**WHAT TO PRODUCE:** Each of the lines below must be retyped character for character.

○ ○ ○

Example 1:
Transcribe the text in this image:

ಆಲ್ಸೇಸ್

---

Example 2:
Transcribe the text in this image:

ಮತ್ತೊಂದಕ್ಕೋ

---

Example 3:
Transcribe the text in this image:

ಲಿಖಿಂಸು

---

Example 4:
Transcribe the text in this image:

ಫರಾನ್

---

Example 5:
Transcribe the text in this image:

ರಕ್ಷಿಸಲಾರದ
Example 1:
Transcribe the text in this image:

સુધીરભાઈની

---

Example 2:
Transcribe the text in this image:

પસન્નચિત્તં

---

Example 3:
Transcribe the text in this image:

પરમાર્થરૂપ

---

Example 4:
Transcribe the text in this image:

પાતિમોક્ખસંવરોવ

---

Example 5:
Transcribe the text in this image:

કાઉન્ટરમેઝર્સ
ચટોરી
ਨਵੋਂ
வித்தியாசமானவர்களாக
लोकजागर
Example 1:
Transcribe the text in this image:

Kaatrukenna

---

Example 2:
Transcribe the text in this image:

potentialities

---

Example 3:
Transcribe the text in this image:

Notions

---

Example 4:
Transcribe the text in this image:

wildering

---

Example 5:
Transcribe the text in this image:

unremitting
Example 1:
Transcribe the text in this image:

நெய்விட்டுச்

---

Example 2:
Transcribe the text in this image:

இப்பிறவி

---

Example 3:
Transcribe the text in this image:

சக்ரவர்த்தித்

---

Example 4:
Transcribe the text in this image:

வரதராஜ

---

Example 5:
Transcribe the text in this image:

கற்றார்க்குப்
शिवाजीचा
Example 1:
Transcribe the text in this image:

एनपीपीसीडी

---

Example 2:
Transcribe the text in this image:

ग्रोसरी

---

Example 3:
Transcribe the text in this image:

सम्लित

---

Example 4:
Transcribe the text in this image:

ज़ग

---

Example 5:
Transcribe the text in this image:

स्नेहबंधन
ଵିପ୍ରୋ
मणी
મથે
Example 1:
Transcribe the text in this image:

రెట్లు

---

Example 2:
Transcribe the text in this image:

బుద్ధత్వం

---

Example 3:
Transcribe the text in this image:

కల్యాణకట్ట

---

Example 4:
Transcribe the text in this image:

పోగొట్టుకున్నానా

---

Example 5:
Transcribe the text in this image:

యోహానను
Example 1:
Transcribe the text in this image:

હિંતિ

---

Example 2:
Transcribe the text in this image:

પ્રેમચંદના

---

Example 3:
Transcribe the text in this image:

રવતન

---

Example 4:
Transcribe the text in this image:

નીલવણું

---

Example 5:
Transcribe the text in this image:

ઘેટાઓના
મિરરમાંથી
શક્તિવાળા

○ ○ ○

**THE ANSWER:**
Example 1:
Transcribe the text in this image:

ಆಲ್ಸೇಸ್

---

Example 2:
Transcribe the text in this image:

ಮತ್ತೊಂದಕ್ಕೋ

---

Example 3:
Transcribe the text in this image:

ಲಿಖಿಂಸು

---

Example 4:
Transcribe the text in this image:

ಫರಾನ್

---

Example 5:
Transcribe the text in this image:

ರಕ್ಷಿಸಲಾರದ
Example 1:
Transcribe the text in this image:

સુધીરભાઈની

---

Example 2:
Transcribe the text in this image:

પસન્નચિત્તં

---

Example 3:
Transcribe the text in this image:

પરમાર્થરૂપ

---

Example 4:
Transcribe the text in this image:

પાતિમોક્ખસંવરોવ

---

Example 5:
Transcribe the text in this image:

કાઉન્ટરમેઝર્સ
ચટોરી
ਨਵੋਂ
வித்தியாசமானவர்களாக
लोकजागर
Example 1:
Transcribe the text in this image:

Kaatrukenna

---

Example 2:
Transcribe the text in this image:

potentialities

---

Example 3:
Transcribe the text in this image:

Notions

---

Example 4:
Transcribe the text in this image:

wildering

---

Example 5:
Transcribe the text in this image:

unremitting
Example 1:
Transcribe the text in this image:

நெய்விட்டுச்

---

Example 2:
Transcribe the text in this image:

இப்பிறவி

---

Example 3:
Transcribe the text in this image:

சக்ரவர்த்தித்

---

Example 4:
Transcribe the text in this image:

வரதராஜ

---

Example 5:
Transcribe the text in this image:

கற்றார்க்குப்
शिवाजीचा
Example 1:
Transcribe the text in this image:

एनपीपीसीडी

---

Example 2:
Transcribe the text in this image:

ग्रोसरी

---

Example 3:
Transcribe the text in this image:

सम्लित

---

Example 4:
Transcribe the text in this image:

ज़ग

---

Example 5:
Transcribe the text in this image:

स्नेहबंधन
ଵିପ୍ରୋ
मणी
મથે
Example 1:
Transcribe the text in this image:

రెట్లు

---

Example 2:
Transcribe the text in this image:

బుద్ధత్వం

---

Example 3:
Transcribe the text in this image:

కల్యాణకట్ట

---

Example 4:
Transcribe the text in this image:

పోగొట్టుకున్నానా

---

Example 5:
Transcribe the text in this image:

యోహానను
Example 1:
Transcribe the text in this image:

હિંતિ

---

Example 2:
Transcribe the text in this image:

પ્રેમચંદના

---

Example 3:
Transcribe the text in this image:

રવતન

---

Example 4:
Transcribe the text in this image:

નીલવણું

---

Example 5:
Transcribe the text in this image:

ઘેટાઓના
મિરરમાંથી
શક્તિવાળા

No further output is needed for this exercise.